In contrast, HDACs operate as components of the transcriptional repressor complex to silence gene expression (Renthal & Nestler, 2009). All four HDAC subclasses are tightly regulated through post-translational modifications that control their activity, subcellular localization and stability. Class II HDACs, including HDAC9, respond to various environmental stimuli: when phosphorylated by CaMKII during neuronal activity, HDACs recruit 14-3-3 chaperones, which trigger their nuclear export thus reducing their activity in the nucleus (McKinsey et al., 2000). An exciting concept in contemporary neurobiology implicates epigenetic mechanisms, including HDACs, in switching off neuronal plasticity during the closure of the experience-dependent critical period of cortical development (Putignano et al., 2007). It is, therefore, particularly timely that Noriyuki Sugo and colleagues propose a novel link between HDAC9 function and neuronal morphogenesis (Sugo et al., 2010, this issue): HDAC9 mRNA expression in layers 2/3 and 5 of the cerebral cortex coincides with the experience-dependent critical period of early postnatal development. HDAC9 accumulates in the nucleus of immature neurons. In turn, HDAC9 undergoes neuronal activity-driven, 14-3-3-dependent translocation to the cytoplasm in mature, excitable neurons, particularly prospective layer 2/3 pyramidal cells, during formation of their elaborate dendritic tree. This observation links HDAC9 to cytoskeletal rearrangements in developing neurons, providing an important parallel between HDAC9 and HDAC6; the latter being known to deacetylate tubulin, a cytoskeletal protein, and to shuttle misfolded proteins to the proteasome (Kawaguchi et al., 2003). Identification of this activity-dependent HDAC9 nuclear export mechanism, and generation of a nucleo-cytoplasmic translocation-deficient HDAC9 mutant incapable of recruiting its 14-3-3 chaperone, allowed Sugo et al. (2010) to identify c-fos as a candidate gene repressed by HDAC9 and impacting on neuronal differentiation. Although this finding suggests parallels between HDAC9-mediated repression of gene transcription and activity-dependent dendritogenesis, genome-wide analysis of HDAC9 targets will be required to formulate a causal relationship between HDAC9 function(s) and the acquiring of phenotypic neuronal morphologies.

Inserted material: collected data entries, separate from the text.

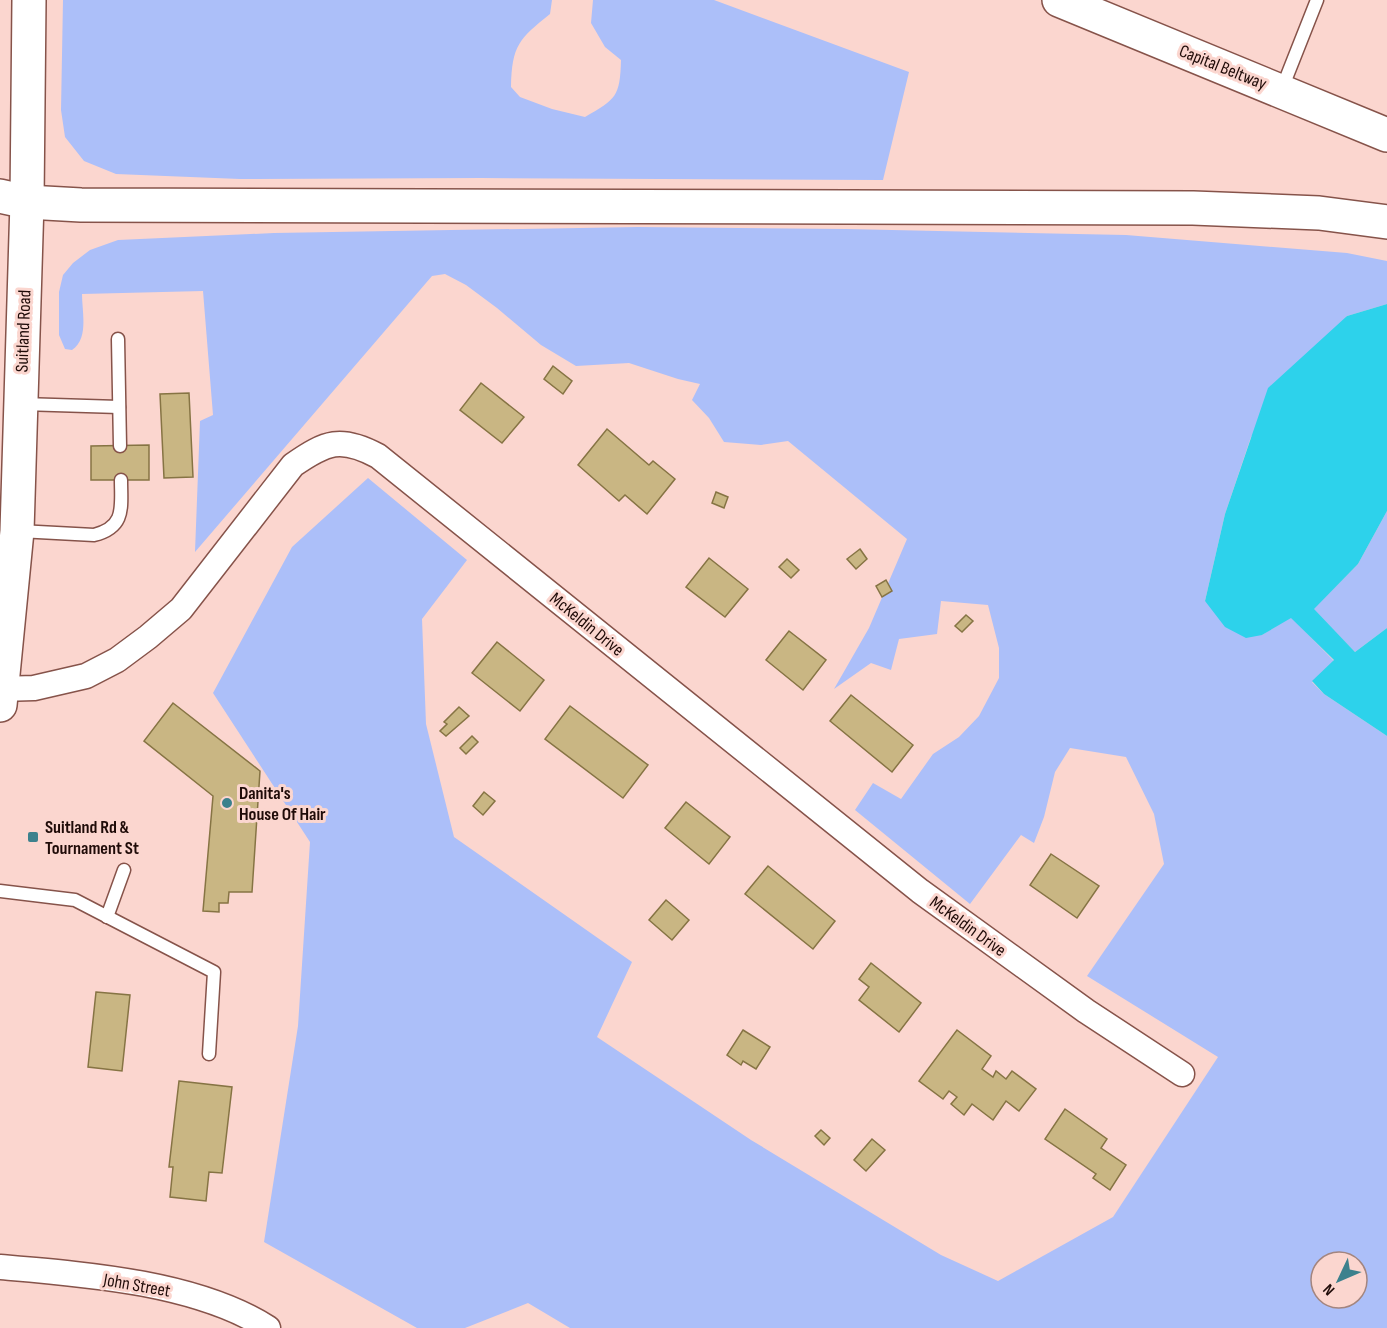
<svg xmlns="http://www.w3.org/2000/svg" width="1387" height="1328" font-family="'Sofia Sans Condensed',sans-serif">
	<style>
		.green { fill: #acbff9; fill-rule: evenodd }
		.water { fill: #2dd2eb }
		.building { fill: #c9b683; stroke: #867444; stroke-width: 1.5 }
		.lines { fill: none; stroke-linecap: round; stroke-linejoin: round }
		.lane-casing { stroke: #86534a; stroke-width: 15 }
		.street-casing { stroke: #86534a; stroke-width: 27 }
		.secondary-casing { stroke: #86534a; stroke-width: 36 }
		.highway-casing { stroke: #86534a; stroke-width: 36 }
		.lane { stroke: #fff; stroke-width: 12 }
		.street { stroke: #fff; stroke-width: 24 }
		.secondary { stroke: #fff; stroke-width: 33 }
		.highway { stroke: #fff; stroke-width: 33 }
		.poi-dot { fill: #3c818d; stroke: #fbd6cf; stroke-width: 2 }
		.labels { text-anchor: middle; stroke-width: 6; stroke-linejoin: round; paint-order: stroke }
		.street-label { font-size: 18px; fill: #1f0b08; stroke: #fbd6cf }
		.poi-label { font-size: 18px; font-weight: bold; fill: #1f0b08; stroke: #fbd6cf; text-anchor: start }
	</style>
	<rect width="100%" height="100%" fill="#fbd6cf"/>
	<g class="green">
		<path d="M63 0H552L550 14C519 39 512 45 511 87L520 97 552 109 585 117C616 99 620 97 621 60L605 47 591 23 593 0H714L909 72 883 180 481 178 240 179 116 174 84 161 65 137 61 110Z"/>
		<path d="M638 227 846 229 1126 235 1347 253 1387 261V304L1347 316 1251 437 1225 514 1205 601 1262 635 1291 617 1334 661 1312 682 1324 694 1387 736V1328H570L528 1303 465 1328H417L264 1242 298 1026 310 842 213 693 292 547 368 478 467 560 422 619 426 724 454 837 632 962 597 1037 751 1140 941 1255 998 1281 1113 1217 1218 1057 1087 976 1164 864 1154 814 1126 757 1070 748 1055 772 1044 817 1034 843 1021 835 970 904 855 810 873 783 901 799 933 754 959 737 979 716 999 678V648L988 605 941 601 937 634 899 639 891 670 871 663 834 689 869 628 907 539 788 441 761 445 724 442 709 418 692 400 700 384 678 379 629 363 576 366 541 345 497 308 466 285 445 274 432 276 195 552 200 421 213 415 203 291 82 294C82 312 89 339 72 350L65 349 59 335V292L63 275 73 263 90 250 118 240 274 233ZM1321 1262H1357V1298H1321Z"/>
		<path d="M1387 511V628L1355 652 1313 609 1358 564Z"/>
	</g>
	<path class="water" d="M1387 304V511L1358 564 1314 609 1355 652 1387 628V736L1324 694 1312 681 1334 660 1291 618 1262 635 1246 638 1225 627 1205 601 1225 514 1268 388 1347 316Z"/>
	<g class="building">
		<path d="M553 366 572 381 563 394 544 379Z"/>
		<path d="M481 383 524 417 502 443 460 410Z"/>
		<path d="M189 393 193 477 164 478 160 394Z"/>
		<path d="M607 429 649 465 653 461 675 479 647 514 625 495 619 501 578 465Z"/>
		<path d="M149 445V480H91V446Z"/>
		<path d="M716 492 728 497 724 508 712 503Z"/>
		<path d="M860 549 867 559 856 569 847 559Z"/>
		<path d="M709 558 748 589 725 617 686 587Z"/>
		<path d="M787 559 799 570 791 578 779 567Z"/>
		<path d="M886 580 892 591 882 597 876 586Z"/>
		<path d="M966 615 973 621 962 632 955 626Z"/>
		<path d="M789 631 826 660 803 690 766 660Z"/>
		<path d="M497 642 544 680 520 711 472 673Z"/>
		<path d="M851 695 913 745 892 772 830 721Z"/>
		<path d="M173 703 260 771 252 892H229L228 903H219V912L203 911 213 796 144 741Z"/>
		<path d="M570 706 648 765 623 798 545 739Z"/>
		<path d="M459 707 469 716 446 736 440 731 447 724 444 722Z"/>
		<path d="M472 736 478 742 466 754 460 748Z"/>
		<path d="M484 792 495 801 483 815 473 806Z"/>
		<path d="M686 802 730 837 709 864 665 828Z"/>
		<path d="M1051 854 1099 886 1077 918 1030 885Z"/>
		<path d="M768 866 835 921 813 949 745 894Z"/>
		<path d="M666 900 689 920 672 940 649 920Z"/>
		<path d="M871 963 921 1003 899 1032 859 1000 869 987 859 979Z"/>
		<path d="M96 992 130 995 122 1071 88 1067Z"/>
		<path d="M743 1030 770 1047 756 1069 743 1061 741 1065 727 1055Z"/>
		<path d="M957 1030 991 1056 982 1069 993 1077 996 1071 1006 1079 1012 1071 1036 1089 1019 1111 1006 1101 993 1120 972 1104 964 1115 951 1104 957 1097 949 1091 943 1099 919 1081Z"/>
		<path d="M179 1081 232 1087 222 1173 209 1172 206 1201 170 1197 173 1167H169Z"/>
		<path d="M1065 1109 1107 1139 1101 1148 1126 1165 1110 1190 1093 1178 1096 1174 1045 1139Z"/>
		<path d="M821 1130 830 1138 824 1145 815 1136Z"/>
		<path d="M872 1139 885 1150 866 1171 854 1160Z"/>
	</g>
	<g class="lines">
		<defs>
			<g id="lane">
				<path d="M1281 91 1317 0"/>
				<path d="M118 339 120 446"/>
				<path d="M22 404 119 407"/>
				<path d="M19 531 94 535C126 527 121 507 121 480"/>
				<path d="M0 891 75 900 214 972 209 1054"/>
				<path d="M107 917 124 870"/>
			</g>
			<g id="street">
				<path d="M1 689 34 688 86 676 117 660 148 637 181 609 293 465C326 442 341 436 378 456L920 891 1086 1011 1182 1074"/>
				<path d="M0 1267C83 1274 196 1282 268 1328"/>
			</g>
			<path id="secondary" d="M0 705 17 531 27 202 29 0"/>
			<g id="highway">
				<path d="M1059 0 1387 135"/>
				<path d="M0 196 27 202 81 205 1193 208 1319 213 1387 222"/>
			</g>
		</defs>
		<use href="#lane" class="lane-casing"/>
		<use href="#street" class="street-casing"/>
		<use href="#secondary" class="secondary-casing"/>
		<use href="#highway" class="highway-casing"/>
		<use href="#lane" class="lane"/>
		<use href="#street" class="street"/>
		<use href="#secondary" class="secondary"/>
		<use href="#highway" class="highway"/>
	</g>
	<g class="poi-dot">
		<circle cx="227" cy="803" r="6"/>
		<rect x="27" y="831" width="12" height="12" rx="3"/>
	</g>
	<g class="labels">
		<g class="street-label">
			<text transform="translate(1223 67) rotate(22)" y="6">Capital Beltway</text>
			<text transform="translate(23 331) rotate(-88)" y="6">Suitland Road</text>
			<text transform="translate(587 624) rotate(39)" y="6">McKeldin Drive</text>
			<text transform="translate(968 926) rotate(36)" y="6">McKeldin Drive</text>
			<text transform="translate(137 1285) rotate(10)" y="6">John Street</text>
		</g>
		<g class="poi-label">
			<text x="239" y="799">Danita's<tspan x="239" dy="21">House Of Hair</tspan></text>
			<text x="45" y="833">Suitland Rd &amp;<tspan x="45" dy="21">Tournament St</tspan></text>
		</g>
	</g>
	<g transform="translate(1339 1280) rotate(226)"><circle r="28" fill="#fbd6cf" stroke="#a3857f" stroke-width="1.5"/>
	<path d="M0-4.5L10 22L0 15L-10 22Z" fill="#3c818d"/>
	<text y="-9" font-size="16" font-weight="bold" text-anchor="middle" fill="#1f0b08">N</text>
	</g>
</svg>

The observation that disrupting the temporal dynamics of HDAC9 nuclear export coincides with the pruning of dendritic trees in pyramidal cells raises further questions: could the lack of cytoplasmic HDAC9 function, rather than HDAC9-induced repression of gene transcription, preclude the development of new dendrites? HDACs are in fact ‘lysine deacetylases’ capable of deacetylating many proteins (transcription factors, cytoskeletal proteins, enzymes) besides histones. Therefore, a mind-provoking experiment would be to test whether HDAC9 has a cytoplasmic target, like tubulin for HDAC6, that controls dendrite growth. Some of the data presented by Sugo et al. (2010) support this possibility, as overexpression of nuclear export-competent HDAC9-EGFP facilitates early acquisition of pyramidal cell-like dendrite complexity. Thus, their work advances our current understanding of the epigenetic control of neuronal morphology and suggests significant interactions between HDACs and the neuronal cytoskeleton.